### Data rows
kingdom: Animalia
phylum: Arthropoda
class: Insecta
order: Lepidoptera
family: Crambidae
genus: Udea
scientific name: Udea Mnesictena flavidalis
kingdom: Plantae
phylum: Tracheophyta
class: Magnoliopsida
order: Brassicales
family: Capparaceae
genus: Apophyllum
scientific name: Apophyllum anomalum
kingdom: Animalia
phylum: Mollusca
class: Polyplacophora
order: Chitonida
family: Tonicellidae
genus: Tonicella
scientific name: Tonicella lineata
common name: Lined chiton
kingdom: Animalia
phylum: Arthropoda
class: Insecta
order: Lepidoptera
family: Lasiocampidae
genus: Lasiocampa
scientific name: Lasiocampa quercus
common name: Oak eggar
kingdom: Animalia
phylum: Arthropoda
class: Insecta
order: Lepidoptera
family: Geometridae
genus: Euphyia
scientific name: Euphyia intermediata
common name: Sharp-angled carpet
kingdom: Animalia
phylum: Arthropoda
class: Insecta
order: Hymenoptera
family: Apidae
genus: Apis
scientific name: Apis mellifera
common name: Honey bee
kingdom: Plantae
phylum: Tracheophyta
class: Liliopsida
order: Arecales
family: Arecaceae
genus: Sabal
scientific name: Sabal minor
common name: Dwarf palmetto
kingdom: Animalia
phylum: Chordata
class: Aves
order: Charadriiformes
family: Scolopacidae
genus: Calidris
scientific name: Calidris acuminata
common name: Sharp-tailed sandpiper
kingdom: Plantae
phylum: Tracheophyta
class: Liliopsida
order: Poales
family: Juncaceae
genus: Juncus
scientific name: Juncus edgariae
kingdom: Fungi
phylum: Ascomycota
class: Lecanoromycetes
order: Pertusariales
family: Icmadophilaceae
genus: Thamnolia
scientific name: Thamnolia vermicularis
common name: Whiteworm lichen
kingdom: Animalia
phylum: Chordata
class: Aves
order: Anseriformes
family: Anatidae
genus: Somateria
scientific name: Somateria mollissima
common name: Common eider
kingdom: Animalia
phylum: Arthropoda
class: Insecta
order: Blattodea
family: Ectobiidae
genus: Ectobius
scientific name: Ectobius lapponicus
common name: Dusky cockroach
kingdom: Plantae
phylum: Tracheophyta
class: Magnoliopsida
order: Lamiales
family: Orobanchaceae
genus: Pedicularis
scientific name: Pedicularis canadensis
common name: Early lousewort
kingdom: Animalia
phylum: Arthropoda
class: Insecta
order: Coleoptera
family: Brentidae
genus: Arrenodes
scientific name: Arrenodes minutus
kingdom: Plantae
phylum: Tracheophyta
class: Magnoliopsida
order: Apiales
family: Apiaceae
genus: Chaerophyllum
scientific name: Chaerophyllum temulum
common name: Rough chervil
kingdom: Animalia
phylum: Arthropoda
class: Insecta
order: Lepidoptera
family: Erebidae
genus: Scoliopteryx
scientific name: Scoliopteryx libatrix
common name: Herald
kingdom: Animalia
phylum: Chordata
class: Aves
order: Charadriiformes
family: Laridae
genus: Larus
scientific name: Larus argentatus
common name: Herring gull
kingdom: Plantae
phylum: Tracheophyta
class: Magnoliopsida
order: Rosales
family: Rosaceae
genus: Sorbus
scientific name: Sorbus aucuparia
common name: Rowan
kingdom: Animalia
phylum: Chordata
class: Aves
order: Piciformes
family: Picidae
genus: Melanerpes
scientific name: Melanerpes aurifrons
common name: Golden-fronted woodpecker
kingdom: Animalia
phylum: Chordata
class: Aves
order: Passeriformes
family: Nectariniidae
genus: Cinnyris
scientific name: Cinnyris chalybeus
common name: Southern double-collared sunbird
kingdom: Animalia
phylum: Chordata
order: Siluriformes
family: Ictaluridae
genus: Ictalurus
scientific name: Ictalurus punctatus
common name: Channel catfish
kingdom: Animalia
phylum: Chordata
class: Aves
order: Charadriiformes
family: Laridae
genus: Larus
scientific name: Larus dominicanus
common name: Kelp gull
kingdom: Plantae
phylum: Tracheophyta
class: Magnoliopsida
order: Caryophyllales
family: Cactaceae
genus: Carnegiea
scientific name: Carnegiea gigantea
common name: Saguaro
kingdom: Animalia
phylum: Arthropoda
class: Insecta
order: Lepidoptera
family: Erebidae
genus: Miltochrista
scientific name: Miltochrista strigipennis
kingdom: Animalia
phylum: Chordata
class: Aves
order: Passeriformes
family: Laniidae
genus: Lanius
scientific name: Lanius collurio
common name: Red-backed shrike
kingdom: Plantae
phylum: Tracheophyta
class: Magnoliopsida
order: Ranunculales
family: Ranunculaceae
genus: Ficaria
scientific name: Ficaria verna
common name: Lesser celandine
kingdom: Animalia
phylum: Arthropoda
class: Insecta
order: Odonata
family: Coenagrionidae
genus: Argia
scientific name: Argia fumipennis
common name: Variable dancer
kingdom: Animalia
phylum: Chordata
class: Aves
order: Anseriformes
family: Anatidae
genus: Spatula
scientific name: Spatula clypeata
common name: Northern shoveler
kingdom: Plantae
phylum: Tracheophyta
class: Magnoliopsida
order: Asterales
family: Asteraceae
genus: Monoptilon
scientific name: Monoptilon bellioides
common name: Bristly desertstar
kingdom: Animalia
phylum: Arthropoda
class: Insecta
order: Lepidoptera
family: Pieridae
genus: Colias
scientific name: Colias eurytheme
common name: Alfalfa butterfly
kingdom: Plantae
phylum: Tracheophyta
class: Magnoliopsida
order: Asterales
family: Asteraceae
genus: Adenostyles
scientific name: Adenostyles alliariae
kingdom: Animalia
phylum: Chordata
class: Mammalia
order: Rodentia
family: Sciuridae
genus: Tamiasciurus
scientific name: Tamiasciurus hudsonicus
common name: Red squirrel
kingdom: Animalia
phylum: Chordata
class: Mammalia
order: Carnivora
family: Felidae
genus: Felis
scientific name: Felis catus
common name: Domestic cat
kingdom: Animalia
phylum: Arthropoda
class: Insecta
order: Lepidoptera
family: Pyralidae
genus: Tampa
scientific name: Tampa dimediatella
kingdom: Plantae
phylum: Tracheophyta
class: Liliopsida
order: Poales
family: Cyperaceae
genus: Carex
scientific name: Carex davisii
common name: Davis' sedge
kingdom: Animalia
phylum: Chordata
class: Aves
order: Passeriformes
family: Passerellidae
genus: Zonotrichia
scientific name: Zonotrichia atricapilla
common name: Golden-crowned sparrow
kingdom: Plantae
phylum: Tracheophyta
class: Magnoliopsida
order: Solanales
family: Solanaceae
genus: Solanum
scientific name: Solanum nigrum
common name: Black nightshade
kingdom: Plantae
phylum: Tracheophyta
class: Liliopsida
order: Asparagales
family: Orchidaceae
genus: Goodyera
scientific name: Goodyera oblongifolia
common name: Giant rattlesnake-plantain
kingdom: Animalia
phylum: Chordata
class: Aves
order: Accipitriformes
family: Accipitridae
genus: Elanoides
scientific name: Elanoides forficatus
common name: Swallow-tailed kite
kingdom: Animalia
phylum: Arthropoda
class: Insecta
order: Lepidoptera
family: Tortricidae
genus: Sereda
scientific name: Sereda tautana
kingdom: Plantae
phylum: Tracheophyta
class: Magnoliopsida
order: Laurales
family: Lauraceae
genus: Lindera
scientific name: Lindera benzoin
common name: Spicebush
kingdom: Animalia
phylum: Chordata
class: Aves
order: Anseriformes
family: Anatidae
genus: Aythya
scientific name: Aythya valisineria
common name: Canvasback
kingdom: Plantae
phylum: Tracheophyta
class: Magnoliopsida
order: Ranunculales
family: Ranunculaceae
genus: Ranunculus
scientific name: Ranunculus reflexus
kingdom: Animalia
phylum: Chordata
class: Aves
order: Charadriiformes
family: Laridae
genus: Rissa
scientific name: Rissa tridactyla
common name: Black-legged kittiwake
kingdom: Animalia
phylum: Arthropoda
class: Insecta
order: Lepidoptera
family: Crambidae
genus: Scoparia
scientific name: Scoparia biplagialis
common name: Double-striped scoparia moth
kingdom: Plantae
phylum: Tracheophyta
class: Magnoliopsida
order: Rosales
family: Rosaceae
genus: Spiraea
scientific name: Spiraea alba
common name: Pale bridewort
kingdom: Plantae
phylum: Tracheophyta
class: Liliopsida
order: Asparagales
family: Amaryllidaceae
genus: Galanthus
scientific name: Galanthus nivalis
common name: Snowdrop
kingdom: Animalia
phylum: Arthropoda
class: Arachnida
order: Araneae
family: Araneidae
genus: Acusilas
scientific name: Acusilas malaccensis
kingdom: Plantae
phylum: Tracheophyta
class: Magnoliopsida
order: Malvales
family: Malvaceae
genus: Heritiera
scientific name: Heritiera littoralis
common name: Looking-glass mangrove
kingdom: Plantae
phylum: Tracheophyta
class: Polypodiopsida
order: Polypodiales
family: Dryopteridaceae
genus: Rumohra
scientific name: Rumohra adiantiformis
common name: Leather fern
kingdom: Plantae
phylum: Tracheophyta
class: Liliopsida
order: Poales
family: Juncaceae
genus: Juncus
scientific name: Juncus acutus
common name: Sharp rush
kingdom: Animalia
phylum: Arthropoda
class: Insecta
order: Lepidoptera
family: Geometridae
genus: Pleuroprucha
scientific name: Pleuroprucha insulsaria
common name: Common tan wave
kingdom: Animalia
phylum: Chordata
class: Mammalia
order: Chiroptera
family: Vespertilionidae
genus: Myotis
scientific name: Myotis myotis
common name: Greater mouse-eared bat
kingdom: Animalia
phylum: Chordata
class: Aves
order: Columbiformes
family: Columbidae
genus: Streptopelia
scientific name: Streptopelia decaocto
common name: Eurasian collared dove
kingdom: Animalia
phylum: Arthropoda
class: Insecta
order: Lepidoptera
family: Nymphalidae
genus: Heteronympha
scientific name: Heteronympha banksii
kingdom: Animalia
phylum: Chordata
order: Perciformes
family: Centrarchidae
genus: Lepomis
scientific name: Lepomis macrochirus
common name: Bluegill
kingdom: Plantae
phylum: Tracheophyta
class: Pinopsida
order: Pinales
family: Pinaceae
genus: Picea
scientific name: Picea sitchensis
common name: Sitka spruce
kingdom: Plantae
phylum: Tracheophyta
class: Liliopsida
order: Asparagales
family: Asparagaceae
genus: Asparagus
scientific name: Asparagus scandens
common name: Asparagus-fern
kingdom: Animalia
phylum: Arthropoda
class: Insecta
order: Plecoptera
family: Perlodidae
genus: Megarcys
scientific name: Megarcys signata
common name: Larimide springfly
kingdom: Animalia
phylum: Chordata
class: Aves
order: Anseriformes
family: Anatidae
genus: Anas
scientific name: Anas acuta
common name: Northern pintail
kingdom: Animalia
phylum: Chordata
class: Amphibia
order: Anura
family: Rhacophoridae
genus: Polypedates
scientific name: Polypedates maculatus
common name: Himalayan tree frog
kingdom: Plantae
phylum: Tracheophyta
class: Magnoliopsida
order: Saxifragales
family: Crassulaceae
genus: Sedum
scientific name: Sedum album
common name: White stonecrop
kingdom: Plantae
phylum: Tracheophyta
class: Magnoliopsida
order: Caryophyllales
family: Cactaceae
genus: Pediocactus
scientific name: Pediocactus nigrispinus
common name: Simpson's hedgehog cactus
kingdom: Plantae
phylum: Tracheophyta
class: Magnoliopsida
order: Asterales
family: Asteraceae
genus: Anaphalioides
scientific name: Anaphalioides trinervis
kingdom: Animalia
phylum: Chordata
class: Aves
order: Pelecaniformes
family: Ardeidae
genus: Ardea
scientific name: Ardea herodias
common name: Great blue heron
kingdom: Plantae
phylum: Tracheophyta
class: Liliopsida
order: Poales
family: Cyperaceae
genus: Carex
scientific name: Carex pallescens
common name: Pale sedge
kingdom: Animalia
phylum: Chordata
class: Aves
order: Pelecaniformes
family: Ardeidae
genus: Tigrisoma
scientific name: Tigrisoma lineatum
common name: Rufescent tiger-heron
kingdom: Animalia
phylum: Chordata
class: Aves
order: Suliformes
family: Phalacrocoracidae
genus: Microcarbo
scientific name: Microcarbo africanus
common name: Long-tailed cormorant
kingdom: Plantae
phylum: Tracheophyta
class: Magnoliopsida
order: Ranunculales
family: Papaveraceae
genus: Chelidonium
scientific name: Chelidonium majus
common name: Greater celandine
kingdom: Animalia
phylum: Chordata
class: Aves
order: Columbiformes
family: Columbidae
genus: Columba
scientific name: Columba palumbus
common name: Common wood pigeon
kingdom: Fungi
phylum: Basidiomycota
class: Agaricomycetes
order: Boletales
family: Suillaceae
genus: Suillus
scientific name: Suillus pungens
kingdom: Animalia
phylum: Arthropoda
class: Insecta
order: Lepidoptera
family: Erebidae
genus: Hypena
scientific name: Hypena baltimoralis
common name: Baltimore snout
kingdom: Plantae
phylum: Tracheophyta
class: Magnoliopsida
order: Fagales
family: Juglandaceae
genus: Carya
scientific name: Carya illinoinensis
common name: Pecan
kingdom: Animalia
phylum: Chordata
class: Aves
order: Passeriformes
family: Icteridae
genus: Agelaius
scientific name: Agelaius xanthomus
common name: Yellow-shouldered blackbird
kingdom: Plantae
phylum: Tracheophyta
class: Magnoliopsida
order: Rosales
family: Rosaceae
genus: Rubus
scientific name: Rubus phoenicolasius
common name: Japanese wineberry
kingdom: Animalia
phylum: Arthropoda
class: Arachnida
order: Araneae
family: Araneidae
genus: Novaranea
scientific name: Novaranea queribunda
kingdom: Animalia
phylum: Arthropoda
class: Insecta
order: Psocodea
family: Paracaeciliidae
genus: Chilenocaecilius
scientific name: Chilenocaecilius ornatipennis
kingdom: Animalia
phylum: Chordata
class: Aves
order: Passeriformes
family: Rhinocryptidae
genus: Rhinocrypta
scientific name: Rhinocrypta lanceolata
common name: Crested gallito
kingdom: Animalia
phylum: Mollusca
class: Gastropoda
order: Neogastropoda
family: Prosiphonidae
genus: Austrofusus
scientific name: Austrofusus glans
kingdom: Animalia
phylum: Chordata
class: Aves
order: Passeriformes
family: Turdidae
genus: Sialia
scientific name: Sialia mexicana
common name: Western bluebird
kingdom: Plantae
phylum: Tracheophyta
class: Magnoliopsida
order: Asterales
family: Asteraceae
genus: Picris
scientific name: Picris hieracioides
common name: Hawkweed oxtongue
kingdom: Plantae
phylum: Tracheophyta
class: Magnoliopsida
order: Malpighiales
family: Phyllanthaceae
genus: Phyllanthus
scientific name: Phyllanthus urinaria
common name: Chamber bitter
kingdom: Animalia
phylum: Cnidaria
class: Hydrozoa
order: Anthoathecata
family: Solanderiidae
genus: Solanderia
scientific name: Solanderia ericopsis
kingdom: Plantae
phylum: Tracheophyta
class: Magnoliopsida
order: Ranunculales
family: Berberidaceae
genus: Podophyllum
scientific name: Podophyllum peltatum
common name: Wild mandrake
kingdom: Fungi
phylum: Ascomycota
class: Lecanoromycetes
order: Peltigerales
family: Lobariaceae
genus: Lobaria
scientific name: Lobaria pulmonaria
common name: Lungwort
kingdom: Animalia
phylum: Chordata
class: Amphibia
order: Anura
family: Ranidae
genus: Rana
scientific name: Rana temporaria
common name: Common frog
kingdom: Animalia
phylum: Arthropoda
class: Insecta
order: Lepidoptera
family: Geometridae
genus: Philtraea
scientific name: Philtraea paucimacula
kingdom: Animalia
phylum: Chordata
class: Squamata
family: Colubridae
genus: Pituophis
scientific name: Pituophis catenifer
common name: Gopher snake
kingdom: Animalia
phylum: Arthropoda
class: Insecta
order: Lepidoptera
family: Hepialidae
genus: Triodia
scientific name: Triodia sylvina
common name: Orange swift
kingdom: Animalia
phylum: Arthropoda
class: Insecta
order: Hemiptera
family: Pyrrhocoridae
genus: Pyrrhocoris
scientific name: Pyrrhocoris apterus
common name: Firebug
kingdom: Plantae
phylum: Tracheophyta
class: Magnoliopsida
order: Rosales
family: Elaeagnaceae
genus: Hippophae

### Objective
Give the lines from the one with "family: Brentidae" through the one with "genus: Sorbus", both included, as a Markdown table with columns No. and Entry. Number each line in order and leave out blank lines.

### Written solution
| No. | Entry |
|---|---|
| 1 | family: Brentidae |
| 2 | genus: Arrenodes |
| 3 | scientific name: Arrenodes minutus |
| 4 | kingdom: Plantae |
| 5 | phylum: Tracheophyta |
| 6 | class: Magnoliopsida |
| 7 | order: Apiales |
| 8 | family: Apiaceae |
| 9 | genus: Chaerophyllum |
| 10 | scientific name: Chaerophyllum temulum |
| 11 | common name: Rough chervil |
| 12 | kingdom: Animalia |
| 13 | phylum: Arthropoda |
| 14 | class: Insecta |
| 15 | order: Lepidoptera |
| 16 | family: Erebidae |
| 17 | genus: Scoliopteryx |
| 18 | scientific name: Scoliopteryx libatrix |
| 19 | common name: Herald |
| 20 | kingdom: Animalia |
| 21 | phylum: Chordata |
| 22 | class: Aves |
| 23 | order: Charadriiformes |
| 24 | family: Laridae |
| 25 | genus: Larus |
| 26 | scientific name: Larus argentatus |
| 27 | common name: Herring gull |
| 28 | kingdom: Plantae |
| 29 | phylum: Tracheophyta |
| 30 | class: Magnoliopsida |
| 31 | order: Rosales |
| 32 | family: Rosaceae |
| 33 | genus: Sorbus |